Il s’appelle Richard Castanier. Il a 16 ans. Il veut parcourir le monde et d’abord fuir les rivages de l’enfance et d’une France provinciale déjà endormie. En ces Années folles qui s’ignoraient comme étant aussi un entre-deux-guerres, ce sera Paris, Londres, des tentatives avortées dans la restauration, avant le grand départ un jour d’un quai de Dieppe vers "la mélancolie des paquebots", les cinq continents, l’amour des femmes et les filouteries de la vie. Sur les bateaux, petit marin en smoking, Richard grandira, vieillira, se perdra et se retrouvera.
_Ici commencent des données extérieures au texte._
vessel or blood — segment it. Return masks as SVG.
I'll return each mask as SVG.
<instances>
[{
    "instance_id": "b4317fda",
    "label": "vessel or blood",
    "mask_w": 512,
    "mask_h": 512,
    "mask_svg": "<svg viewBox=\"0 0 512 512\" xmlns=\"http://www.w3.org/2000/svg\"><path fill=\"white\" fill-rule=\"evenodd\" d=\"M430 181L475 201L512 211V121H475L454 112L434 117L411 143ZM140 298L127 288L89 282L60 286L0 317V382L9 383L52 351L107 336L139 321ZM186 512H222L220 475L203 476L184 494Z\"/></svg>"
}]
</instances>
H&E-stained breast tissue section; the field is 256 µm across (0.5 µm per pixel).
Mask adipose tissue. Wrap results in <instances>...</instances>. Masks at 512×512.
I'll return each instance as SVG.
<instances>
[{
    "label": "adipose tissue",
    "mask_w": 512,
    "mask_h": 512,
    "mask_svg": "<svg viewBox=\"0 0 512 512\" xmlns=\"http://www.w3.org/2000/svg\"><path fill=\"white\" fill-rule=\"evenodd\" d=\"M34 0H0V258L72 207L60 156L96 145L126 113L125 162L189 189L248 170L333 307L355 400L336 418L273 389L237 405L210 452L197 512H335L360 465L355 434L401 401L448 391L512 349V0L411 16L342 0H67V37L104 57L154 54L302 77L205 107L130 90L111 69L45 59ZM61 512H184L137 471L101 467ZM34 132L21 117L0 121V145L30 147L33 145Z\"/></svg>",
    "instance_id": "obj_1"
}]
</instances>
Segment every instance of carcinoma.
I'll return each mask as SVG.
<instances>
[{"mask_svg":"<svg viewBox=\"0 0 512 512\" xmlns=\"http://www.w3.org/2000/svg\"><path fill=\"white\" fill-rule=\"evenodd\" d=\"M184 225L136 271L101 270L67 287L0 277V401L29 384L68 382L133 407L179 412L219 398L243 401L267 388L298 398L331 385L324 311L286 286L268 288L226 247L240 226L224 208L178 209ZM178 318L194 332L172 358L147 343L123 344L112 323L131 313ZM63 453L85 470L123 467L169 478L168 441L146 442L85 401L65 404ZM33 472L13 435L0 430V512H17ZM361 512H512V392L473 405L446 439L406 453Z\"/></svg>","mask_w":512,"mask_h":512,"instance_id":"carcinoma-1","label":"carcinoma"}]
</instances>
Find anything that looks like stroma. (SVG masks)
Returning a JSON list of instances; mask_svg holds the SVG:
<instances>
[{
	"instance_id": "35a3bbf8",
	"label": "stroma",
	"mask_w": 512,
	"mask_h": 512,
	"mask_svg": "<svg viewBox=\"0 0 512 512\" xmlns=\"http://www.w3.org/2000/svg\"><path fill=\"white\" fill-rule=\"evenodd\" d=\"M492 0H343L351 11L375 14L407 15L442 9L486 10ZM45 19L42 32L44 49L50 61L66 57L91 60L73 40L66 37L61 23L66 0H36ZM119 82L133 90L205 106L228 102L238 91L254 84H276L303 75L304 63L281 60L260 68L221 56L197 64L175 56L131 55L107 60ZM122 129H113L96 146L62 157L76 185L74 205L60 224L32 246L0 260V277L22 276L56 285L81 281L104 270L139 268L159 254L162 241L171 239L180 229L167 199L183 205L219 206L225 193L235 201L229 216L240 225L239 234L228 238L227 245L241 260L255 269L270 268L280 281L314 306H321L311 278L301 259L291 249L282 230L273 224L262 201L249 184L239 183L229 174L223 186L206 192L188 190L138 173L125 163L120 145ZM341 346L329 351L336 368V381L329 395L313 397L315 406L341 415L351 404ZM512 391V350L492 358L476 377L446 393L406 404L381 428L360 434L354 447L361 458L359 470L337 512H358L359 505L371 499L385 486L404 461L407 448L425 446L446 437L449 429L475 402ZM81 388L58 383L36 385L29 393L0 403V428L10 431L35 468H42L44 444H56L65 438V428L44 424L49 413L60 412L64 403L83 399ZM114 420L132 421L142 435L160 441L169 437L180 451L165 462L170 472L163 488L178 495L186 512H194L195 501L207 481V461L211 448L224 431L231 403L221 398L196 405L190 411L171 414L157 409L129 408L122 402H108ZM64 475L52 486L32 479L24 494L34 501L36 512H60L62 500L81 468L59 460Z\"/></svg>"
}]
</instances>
Le marin en smoking est l’un des cinq romans, peut-être le plus vif, le plus allègre jamais écrits par Pierre Luccin (1909-2001). C’est son histoire, Luccin ayant longtemps travaillé sur les grands transatlantiques durant les années 1930 (il réchappera assez miraculeusement de l’incendie du Georges-Philippar lors duquel périt Albert Londres) avant d’entrer en littérature dix ans plus tard. Il était à craindre qu’il ne soit oublié. Félicitons les bordelaises éditions de l’Eveilleur d’exhumer ce texte parfaitement emblématique de sa manière, élégante et désinvolte, où se perçoivent des échos d’Henri Calet ou du premier Morand. Quelque chose en tout cas de très paradoxalement moderne.